Exercise aim: Pick out each line of the entries that contains the string "Identify", matching uppercase and lowercase letters exactly. Copy those lines in full.
================================
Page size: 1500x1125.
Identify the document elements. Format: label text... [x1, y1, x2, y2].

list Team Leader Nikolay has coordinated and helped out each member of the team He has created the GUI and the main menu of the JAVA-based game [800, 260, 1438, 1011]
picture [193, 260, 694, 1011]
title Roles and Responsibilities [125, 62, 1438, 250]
================================
The result:
Identify the document elements. Format: label text... [x1, y1, x2, y2].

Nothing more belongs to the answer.